27 diciembre 2015

Casi una eternidad.

Ha sido casi un año y ahora, viendo mi faro por dentro, me parece que ha sido un siglo lo que ha durado esta ausencia. En este tiempo, alguna vez, muy de tarde de en tarde, lo he visto desde lejos las más de las veces, solamente una vez, una tarde gris que se disfrazó de otoño, llegué hasta él. Ni siquiera intenté abrir la puerta, me limité a mirarlo, muy de cerca, pero desde fuera, rocé levemente alguna de sus piedras y volví a alejarme de él sin saber muy bien por qué lo hacía, por qué no entraba.
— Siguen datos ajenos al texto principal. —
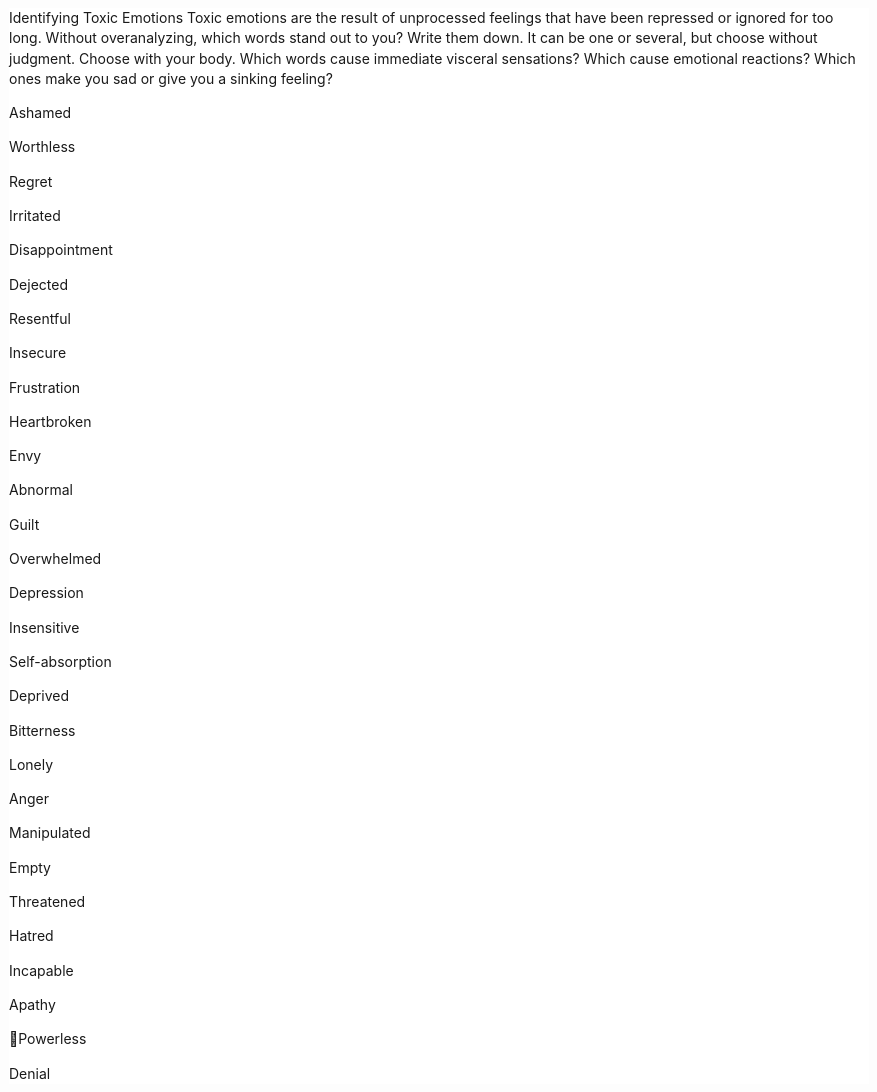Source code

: Identifying Toxic Emotions Toxic emotions are the result of unprocessed
feelings that have been repressed or ignored for too long. Without
overanalyzing, which words stand out to you? Write them down. It can be
one or several, but choose without judgment. Choose with your body.
Which words cause immediate visceral sensations? Which cause emotional
reactions? Which ones make you sad or give you a sinking feeling?

Ashamed

Worthless

Regret

Irritated

Disappointment

Dejected

Resentful

Insecure

Frustration

Heartbroken

Envy

Abnormal

Guilt

Overwhelmed

Depression

Insensitive

Self-absorption

Deprived

Bitterness

Lonely

Anger

Manipulated

Empty

Threatened

Hatred

Incapable

Apathy

Powerless

Denial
Me ha costado cierto trabajo abrir la puerta, después de tantos meses la cerradura se había quedado dormida, esperando el cosquilleo de la llave que la despertase. Dentro el aire es húmedo y frío, como  si el mar hubiese entrado a pasar la noche y hubiera dejado al marcharse parte de sí mismo. 

Tengo que abrir ventanas y cambiar este aire que lleva aquí meses prisionero por otro que me traiga el olor a sal, tengo que abrir las ventanas para que entre la luz del sol, para que la cocina, la escalera... el faro entero se llenen del sonido de las olas y las gaviotas. Pero antes enciendo las luces y me paseo por cada rincón, pasando la yema de mis dedos por los muebles, por las paredes, por la vieja válvula solar que salvé del olvido, por los marcos de las ventanas. No sé si con ello mi cuerpo busca situarse de nuevo donde siempre estuvo o si mi corazón quiere decirle a cada cosa, a cada parte del faro, que nunca las olvidé, que estoy aquí con ellas.

¡Dios! que cantidad de recuerdos se agolpan de repente, sin orden, pisándose unos a otros, locos por salir, como aquellos críos en el colegio cuando llegaba la hora del recreo, como las gaviotas cuando se asustan en la playa y todas emprenden el vuelo a la vez.

Casi un año, casi un siglo... casi una eternidad sin ver a María.